So I’ve installed an all-new sound system in my study and the other day I was calibrating my subwoofer, as one does.  The way I like to fine tune things is by listening to music I know intimately, and adjusting the levels until it sounds the way it should.

In this case I used my own 2001 album, which I released under the name Mobius Dick, Embrace the Machine.  “Do not rage against the machine,” say the lyrics to the title cut.  “Embrace the machine.”  (Sorry, I don’t have this online anywhere at present; I should really do something about that.  I was too sad about the demise of MP3.com in to put it up elsewhere at the time.)

Listening to that song reminded me of how much more overtly optimistic I was about technology and the future at the turn of the millennium.  I realized that I’m somewhat less so now.  But why?  In truth, I think my more negative attitude has to do with people more than with the machines that Embrace the Machine characterizes as “children of our minds.”  (I stole that line from Hans Moravec.  Er, I mean it’s  a “homage.”)  But maybe there’s a connection there, between creators and creations.

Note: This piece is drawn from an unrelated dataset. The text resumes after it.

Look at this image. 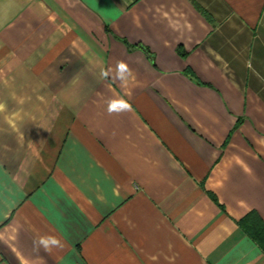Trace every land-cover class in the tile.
Instances as JSON below:
<instances>
[{"label":"crops","instance_id":"1","mask_svg":"<svg viewBox=\"0 0 264 264\" xmlns=\"http://www.w3.org/2000/svg\"><path fill=\"white\" fill-rule=\"evenodd\" d=\"M0 105V264H264V0H0Z\"/></svg>","mask_w":264,"mask_h":264},{"label":"clouds","instance_id":"2","mask_svg":"<svg viewBox=\"0 0 264 264\" xmlns=\"http://www.w3.org/2000/svg\"><path fill=\"white\" fill-rule=\"evenodd\" d=\"M131 69L129 68V66L123 62L120 61L117 63L116 65V78L119 79L122 83H126L127 79L129 76H131ZM103 75L107 76V73H103ZM3 106L0 105V108H2ZM131 105L129 104V102L123 98L120 99H112L108 102V106H107V111L109 112V114L112 113H120L123 111H126L128 109H130ZM41 243L47 247L49 245H53V246H62L61 242L59 239H57L56 237H47L41 240Z\"/></svg>","mask_w":264,"mask_h":264},{"label":"trees","instance_id":"3","mask_svg":"<svg viewBox=\"0 0 264 264\" xmlns=\"http://www.w3.org/2000/svg\"><path fill=\"white\" fill-rule=\"evenodd\" d=\"M198 8L205 13L202 8ZM241 226L264 251V221L261 217L257 213H252L241 221Z\"/></svg>","mask_w":264,"mask_h":264}]
</instances>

It was easy to be optimistic in the 90s and at the turn of the millennium.  The Soviet Union lost the Cold War, the Berlin Wall fell, and freedom and democracy and prosperity were on the march almost everywhere. Personal technology was booming, and its dark sides were not yet very apparent.  (And the darker sides, like social media and smartphones, basically didn’t exist.)

And the tech companies, then, were run by people who looked very different from the people who run them now – even when, as in the case of Bill Gates, they were the same people.  It’s easy to forget that Gates was once a rather libertarian figure, who boasted that Microsoft didn’t even have an office in Washington, DC.  The Justice Department, via its Antitrust Division, punished him for that, and he has long since lost any libertarian inclinations, to put it mildly.

It's a different world now. ......................(Snip)

None of which means that tech is exhausted as a force for liberty.  Even in the People’s Republic of China, with its strict controls, tech allows the people to push back at their rulers in ways that would have been inconceivable in Mao’s era.  And despite all the censorship on social media, word gets out in ways that would have been impossible in JFK’s era.  But it does mean that I’m not quite as much of a tech-optimist as I was back then.

I’d like to be, of course.  And maybe I’m wrong to be less optimistic.  Am I?